=== Begin Enclosure ===

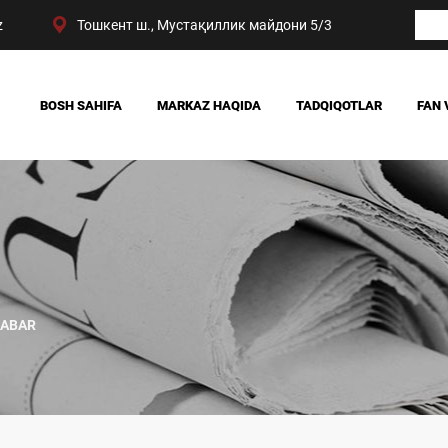
z
Тошкент ш., Мустақиллик майдони 5/3
BOSH SAHIFA
MARKAZ HAQIDA
TADQIQOTLAR
FAN 
BIZNING YUTUQLARIMIZ
JAMIYAT
RAHBARIYAT
SIYOSAT VA HUQUQ
MARKAZ TUZILMASI
IQTISODIYOT
DIGITAL SOTSIOLOG
XABAR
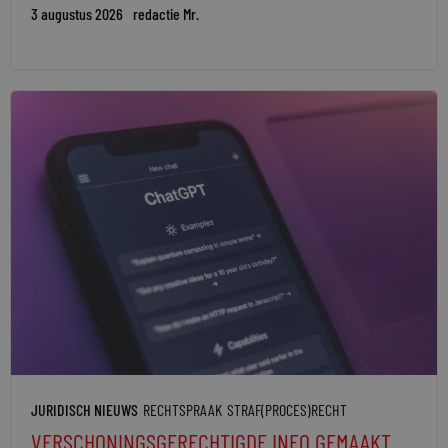
3 augustus 2026
redactie Mr.
JURIDISCH NIEUWS
RECHTSPRAAK
STRAF(PROCES)RECHT
VERSCHONINGSGERECHTIGDE INFO GEMAAKT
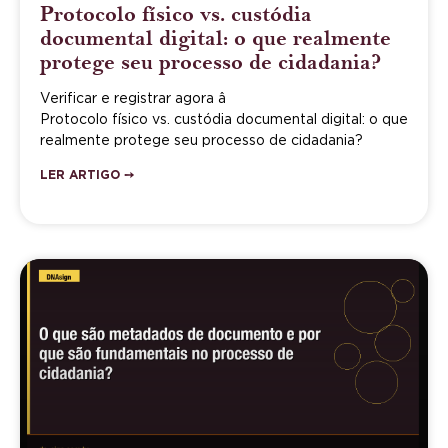
Protocolo físico vs. custódia
documental digital: o que realmente
protege seu processo de cidadania?
Verificar e registrar agora â
Protocolo físico vs. custódia documental digital: o que
realmente protege seu processo de cidadania?
LER ARTIGO ➙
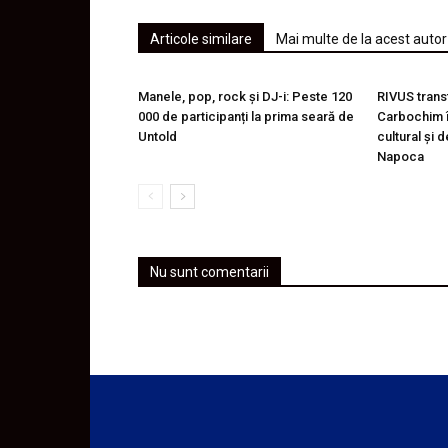
Articole similare
Mai multe de la acest autor
Manele, pop, rock și DJ-i: Peste 120
RIVUS trans
000 de participanți la prima seară de
Carbochim î
Untold
cultural și 
Napoca
Nu sunt comentarii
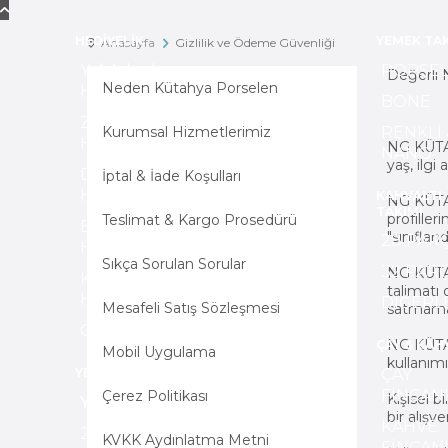
HEDİYELİK
YEMEK TAK
Anasayfa
Gizlilik ve Ödeme Güvenliği
Yol Arkadaşım x
PORSE
Değerli
Neden Kütahya Porselen
Haçiko
BONE
Zamansız
Kurumsal Hizmetlerimiz
RENKLİ 
Hediyeler
NG KÜTAH
NANO
yaş, ilgi
Dekoratif
İptal & İade Koşulları
Hediyeler
KAHVALTI
NG KÜTA
TAKIMI
profille
Teslimat & Kargo Prosedürü
El Yapımı
"sınıfla
28 PAR
Hediyeler
Sıkça Sorulan Sorular
32 PAR
NG KÜTAH
Kurumsal
talimatı
Hediyeler
DİĞERL
Mesafeli Satış Sözleşmesi
satmama
Özel Günler
NG KÜTAH
ÇAY & KAH
Mobil Uygulama
kullanımı
YEMEK TAKIMLARI
ÇAY
FİNCAN
Çerez Politikası
Kişisel 
Yeni Evliler
bir alış
KAHVE
2 Kişilik Yemek
KVKK Aydınlatma Metni
FİNCAN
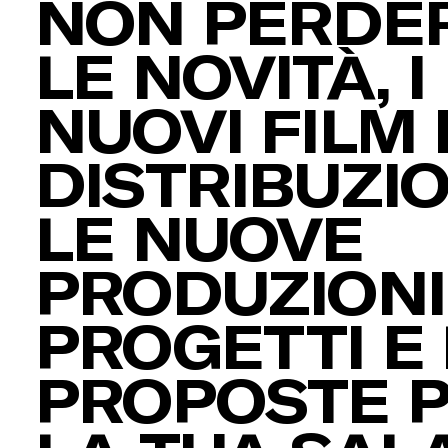
NON PERDER
LE NOVITÀ, I
NUOVI FILM 
DISTRIBUZIO
LE NUOVE
PRODUZIONI,
PROGETTI E 
PROPOSTE 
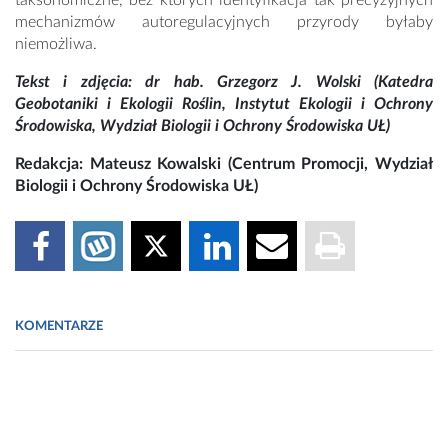
taksonomiczne, bez których identyfikacja tak precyzyjnych
mechanizmów autoregulacyjnych przyrody byłaby
niemożliwa.
Tekst i zdjęcia: dr hab. Grzegorz J. Wolski (Katedra
Geobotaniki i Ekologii Roślin, Instytut Ekologii i Ochrony
Środowiska, Wydział Biologii i Ochrony Środowiska UŁ)
Redakcja: Mateusz Kowalski (Centrum Promocji, Wydział
Biologii i Ochrony Środowiska UŁ)
KOMENTARZE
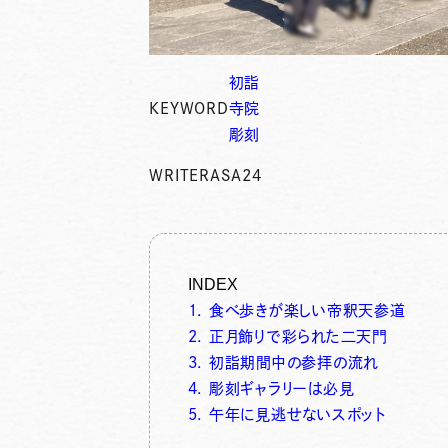
初詣
KEYWORD
寺院
彫刻
WRITER
ASA24
INDEX
1. 食べ歩きが楽しい帝釈天参道
2. 正月飾りで彩られた二天門
3. 初詣期間中の参拝の流れ
4. 彫刻ギャラリーは必見
5. 午年に見逃せないスポット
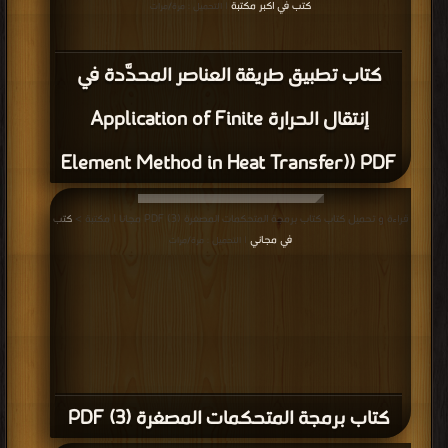
كتب في اكبر مكتبة
| التحميل : مرة/مرات
كتاب تطبيق طريقة العناصر المحدَّدة في
إنتقال الحرارة Application of Finite
Element Method in Heat Transfer)) PDF
قراءة و تحميل كتاب كتاب برمجة المتحكمات المصغرة (3) PDF مجانا | مكتبة >
كتب
في مجاني
| التحميل : مرة/مرات
كتاب برمجة المتحكمات المصغرة (3) PDF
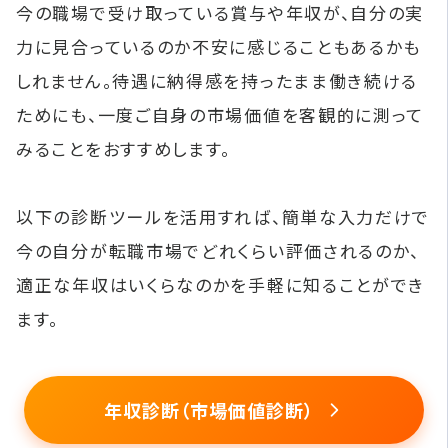
今の職場で受け取っている賞与や年収が、自分の実
力に見合っているのか不安に感じることもあるかも
しれません。待遇に納得感を持ったまま働き続ける
ためにも、一度ご自身の市場価値を客観的に測って
みることをおすすめします。
以下の診断ツールを活用すれば、簡単な入力だけで
今の自分が転職市場でどれくらい評価されるのか、
適正な年収はいくらなのかを手軽に知ることができ
ます。
年収診断（市場価値診断）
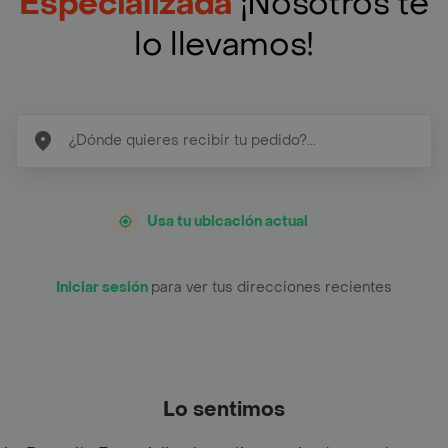
Especializada
¡Nosotros te
lo llevamos!
Usa tu ubicación actual
Iniciar sesión
para ver tus direcciones recientes
Lo sentimos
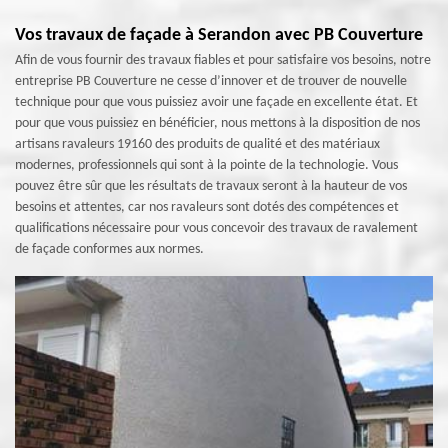
Vos travaux de façade à Serandon avec PB Couverture
Afin de vous fournir des travaux fiables et pour satisfaire vos besoins, notre
entreprise PB Couverture ne cesse d’innover et de trouver de nouvelle
technique pour que vous puissiez avoir une façade en excellente état. Et
pour que vous puissiez en bénéficier, nous mettons à la disposition de nos
artisans ravaleurs 19160 des produits de qualité et des matériaux
modernes, professionnels qui sont à la pointe de la technologie. Vous
pouvez être sûr que les résultats de travaux seront à la hauteur de vos
besoins et attentes, car nos ravaleurs sont dotés des compétences et
qualifications nécessaire pour vous concevoir des travaux de ravalement
de façade conformes aux normes.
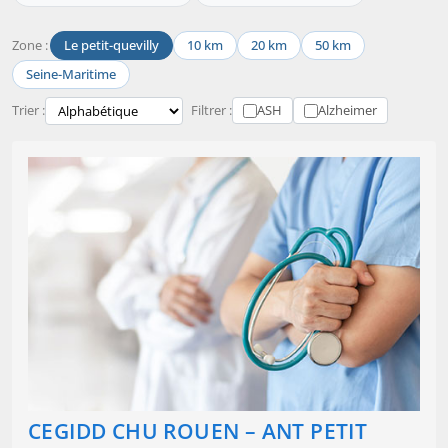
Zone :
Le petit-quevilly
10 km
20 km
50 km
Seine-Maritime
Trier :
Filtrer :
ASH
Alzheimer
CEGIDD CHU ROUEN – ANT PETIT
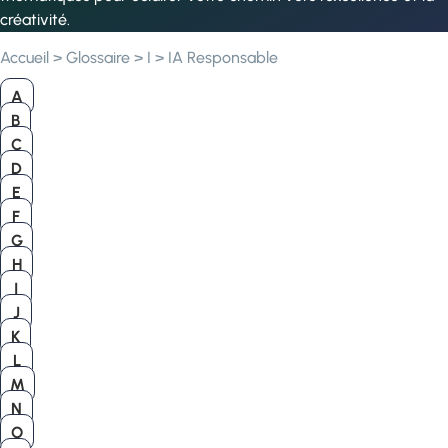
créativité.
Accueil
>
Glossaire
>
I
>
IA Responsable
A
B
C
D
E
F
G
H
I
J
K
L
M
N
O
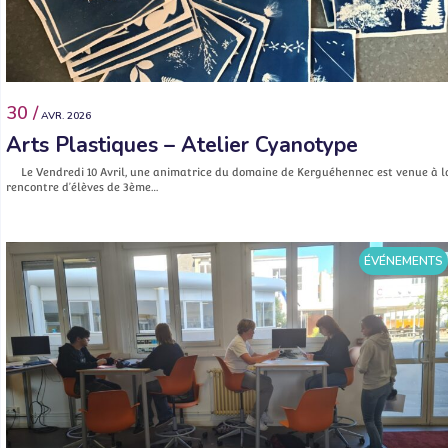
30 /
AVR. 2026
Arts Plastiques – Atelier Cyanotype
Le Vendredi 10 Avril, une animatrice du domaine de Kerguéhennec est venue à l
rencontre d’élèves de 3ème…
ÉVÉNEMENTS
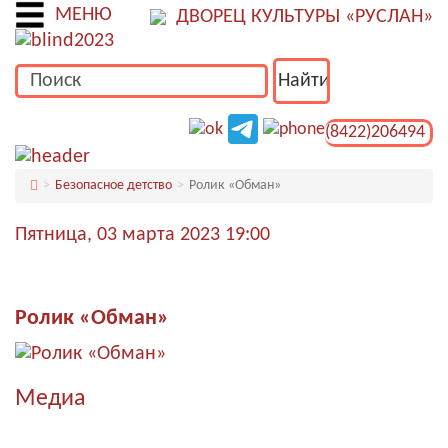
МЕНЮ
ДВОРЕЦ КУЛЬТУРЫ «РУСЛАН»
(8422)206494
Безопасное детство
Ролик «Обман»
Пятница, 03 марта 2023 19:00
Ролик «Обман»
Медиа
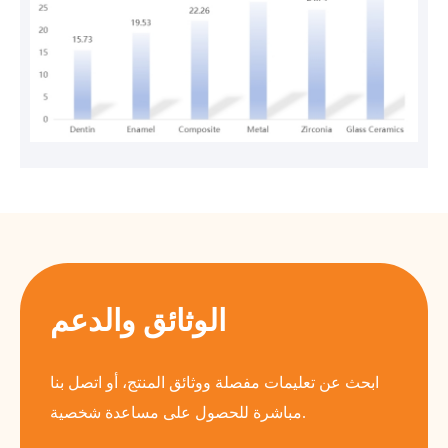
الوثائق والدعم
ابحث عن تعليمات مفصلة ووثائق المنتج، أو اتصل بنا
مباشرة للحصول على مساعدة شخصية.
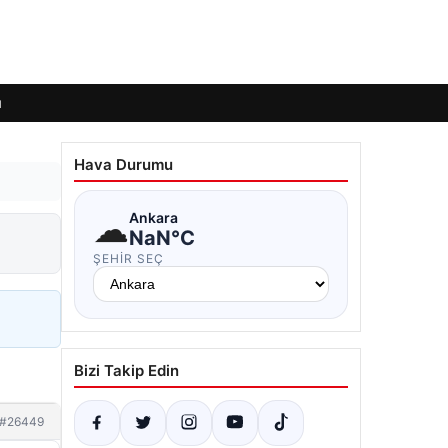
ı
Hava Durumu
☁
Ankara
NaN°C
ŞEHIR SEÇ
Bizi Takip Edin
#26449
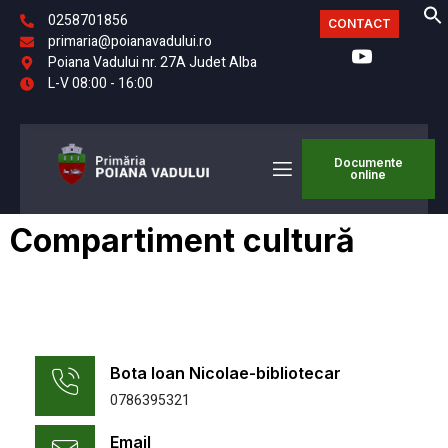
0258701856
CONTACT
primaria@poianavadului.ro
Poiana Vadului nr. 27A Judet Alba
L-V 08:00 - 16:00
Documente
online
Compartiment cultură
Bota Ioan Nicolae-bibliotecar
0786395321
Email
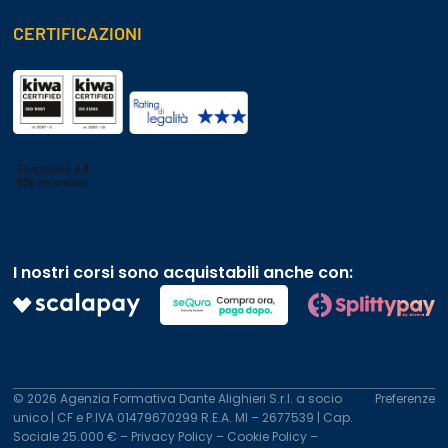
CERTIFICAZIONI
I nostri corsi sono acquistabili anche con:
© 2026 Agenzia Formativa Dante Alighieri S.r.l. a socio
Preferenze
unico | CF e P.IVA 01479670299 R.E.A. MI – 2677539 | Cap.
Sociale 25.000 € –
Privacy Policy
–
Cookie Policy
–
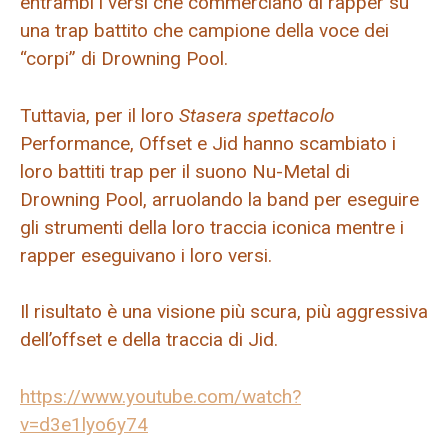
entrambi i versi che commerciano di rapper su
una trap battito che campione della voce dei
“corpi” di Drowning Pool.
Tuttavia, per il loro
Stasera spettacolo
Performance, Offset e Jid hanno scambiato i
loro battiti trap per il suono Nu-Metal di
Drowning Pool, arruolando la band per eseguire
gli strumenti della loro traccia iconica mentre i
rapper eseguivano i loro versi.
Il risultato è una visione più scura, più aggressiva
dell’offset e della traccia di Jid.
https://www.youtube.com/watch?
v=d3e1lyo6y74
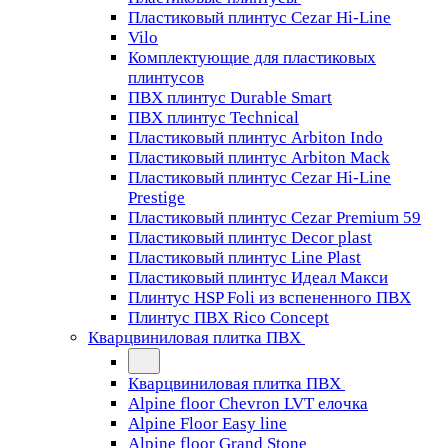
Пластиковый плинтус Cezar Hi-Line
Vilo
Комплектующие для пластиковых
плинтусов
ПВХ плинтус Durable Smart
ПВХ плинтус Technical
Пластиковый плинтус Arbiton Indo
Пластиковый плинтус Arbiton Mack
Пластиковый плинтус Cezar Hi-Line
Prestige
Пластиковый плинтус Cezar Premium 59
Пластиковый плинтус Decor plast
Пластиковый плинтус Line Plast
Пластиковый плинтус Идеал Макси
Плинтус HSP Foli из вспененного ПВХ
Плинтус ПВХ Rico Concept
Кварцвиниловая плитка ПВХ
Кварцвиниловая плитка ПВХ
Alpine floor Chevron LVT елочка
Alpine Floor Easy line
Alpine floor Grand Stone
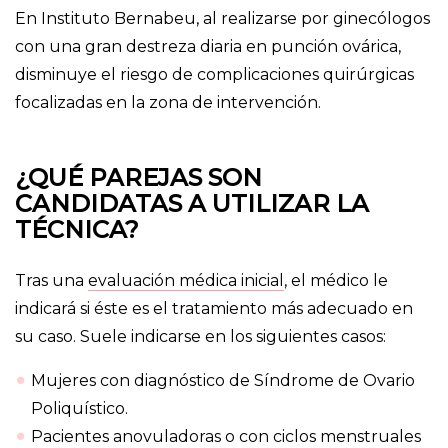
En Instituto Bernabeu, al realizarse por ginecólogos
con una gran destreza diaria en punción ovárica,
disminuye el riesgo de complicaciones quirúrgicas
focalizadas en la zona de intervención.
¿QUÉ PAREJAS SON
CANDIDATAS A UTILIZAR LA
TÉCNICA?
Tras una
evaluación médica inicial
, el médico le
indicará si éste es el tratamiento más adecuado en
su caso. Suele indicarse en los siguientes casos:
Mujeres con diagnóstico de Síndrome de Ovario
Poliquístico.
Pacientes anovuladoras o con ciclos menstruales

=== End Enclosure ===

▶ _What this task involves_
Find every line in the records above that contains the word "Protocolo" and copy each one. Case counts.

▶ _Response_
Protocolo físico vs. custódia
Protocolo físico vs. custódia documental digital: o que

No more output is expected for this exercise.